● Kutipan Halaman
= = = =

Di mata Anda apa yang membuat Cannes begitu bergengsi?
Pertama, Cannes adalah festival film tertua. Kedua, banyak sekali sutradara-sutradara besar dan maestro dunia film yang filmnya diputar di sana. Jean-Luc Godard, Robert Bresson, Andrei Tarkovsky, Terrence Malick, dan saya sangat mengagumi film-film mereka. Mereka mengangkat sisi kehidupan yang jarang diangkat, banyak bentuk dan style sinema yang terus diperbarui di situ. Tak mesti memakai struktur tiga babak seperti di Hollywood, mereka memiliki bahasa-bahasa baru demi perkembangan sinema itu sendiri.
Perbandingan dengan festival film lain yang sudah Anda ikuti semisal Berlin International Film Festival?
Berlin International Film Festival adalah salah satu festival film terbaik di dunia setelah Cannes. Di Cannes rasanya satu kota merayakan festival itu semua. Baik tukang roti, chef restoran, hingga penjual tiket bus, semua merayakannya dengan misal memasang poster Cannes di mana-mana. Mulai dari mengantre nonton film hingga membawa papan bertuliskan “ask for invitation” untuk menjaring dermawan yang mau membelikan tiketnya. Apresiasi film di Cannes sangat besar karena seulruh kota merayakan dan orang-orang dari seluruh penjuru dunia datang ke situ.
Di Berlin apresiasinya juga sangat besar tetapi animonya tidak sebesar di Cannes. Di Berlin semua memang merayakan tapi bioskopnya cenderung terpisah-pisah dan perlu naik kereta untuk mengakses itu. Sedangkan di Cannes seluruh bioskopnyaa ada di sepanjang pantai Cannes saja sehingga lebih mudah mengaksesnya.

= = = =

Teruskan wawancara tentang Festival Film Cannes di atas, dimulai tepat setelah kalimat terakhirnya.

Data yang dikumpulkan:

= = = =

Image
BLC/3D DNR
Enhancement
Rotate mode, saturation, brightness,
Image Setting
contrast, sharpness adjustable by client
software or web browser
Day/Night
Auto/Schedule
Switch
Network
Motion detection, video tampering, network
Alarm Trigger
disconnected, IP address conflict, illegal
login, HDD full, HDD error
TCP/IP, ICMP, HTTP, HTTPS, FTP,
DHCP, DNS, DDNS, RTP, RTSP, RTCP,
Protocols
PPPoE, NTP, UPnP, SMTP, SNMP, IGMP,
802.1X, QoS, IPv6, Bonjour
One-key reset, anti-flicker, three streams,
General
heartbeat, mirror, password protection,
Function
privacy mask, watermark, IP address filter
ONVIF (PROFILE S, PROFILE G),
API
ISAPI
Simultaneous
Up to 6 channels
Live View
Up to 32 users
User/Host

= = = =

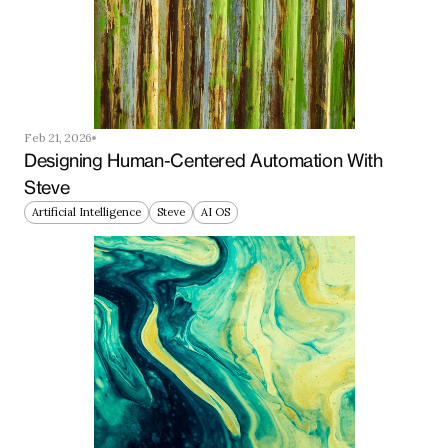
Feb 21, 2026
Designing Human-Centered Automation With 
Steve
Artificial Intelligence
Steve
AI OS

= = = =

● Jawaban Tugas
Beberapa tahun belakangan film Indonesia harus diapresiasi di luar negeri dahulu baru bisa main di dalam negeri, misal Lovely Man atau yang terbaru Siti?
Saya memaklumi kondisi itu. Masyarakat Indonesia tidak memiliki riwayat film sebesar dan setua di Eropa yang sudah membuat film sejak 1895 di mana Lumierre Brothers dari Prancis membuat film pertama kali di sana. Satu-satunya akses tentang film yang kita tahu adalah dari bioskop, televisi, dan Youtube. Pengetahuan orang tentang Cannes maupun Berlin tak sebanyak itu.
Jika ada film kita yang diputar setelah diapresiasi di luar ya berarti itu bagus. Jika ada film kita yang tidak masuk festival, mungkin ada kendala soal distribusi di Indonesia. Jika ingin diputar di bioskop tentu saja kita harus promosi kan. Pasang iklan, banner, iklan di tv mungkin. Tapi jika filmnya film independen dengan bujet yang tidak besar untuk publikasi.
Di Indonesia sendiri kondisi festival filmnya seperti apa? Apa sudah memenuhi fungsi eksibisi, apresiasi, maupun distribusi?
Mungkin yang belum terjadi dengan baik di festival film di Indonesia adalah proses jual beli film itu sendiri. Di Cannes ada Cannes Film Market begitu juga ada European Film Market, dimana produser dan pembeli/distributor film bisa bertemu dan mendiskusikan bisnis distribusinya. Tetapi di Indonesia hanya penayangan film dan proses Q and A, dan sudah berakhir. Proses marketnya tak ada tempat khusus, melainkan hanya di tempat-tempat sendiri hasil dari janjian produser dengan pembeli.
Festival film kita juga tak sebanyak di Eropa. Kita mulai banyak tapi untuk film pendek. Namun untuk film-film panjang dimana film dari luar termasuk Asia bisa masuk tak sebanyak di Eropa.
Lalu apa yang bisa kita pelajari dari Cannes?
Yang bisa kita pelajari dari Cannes adalah bentuk kerja sama dengan negara. Artinya festival sebesar itu tak akan mungkin terselenggara tanpa kerjasama dengan berbagai pihak. Di samping sponsor pemerintah Prancis juga memberikan support yang sangat besar. Di Busan atau di Berlin pasti ada peran itu.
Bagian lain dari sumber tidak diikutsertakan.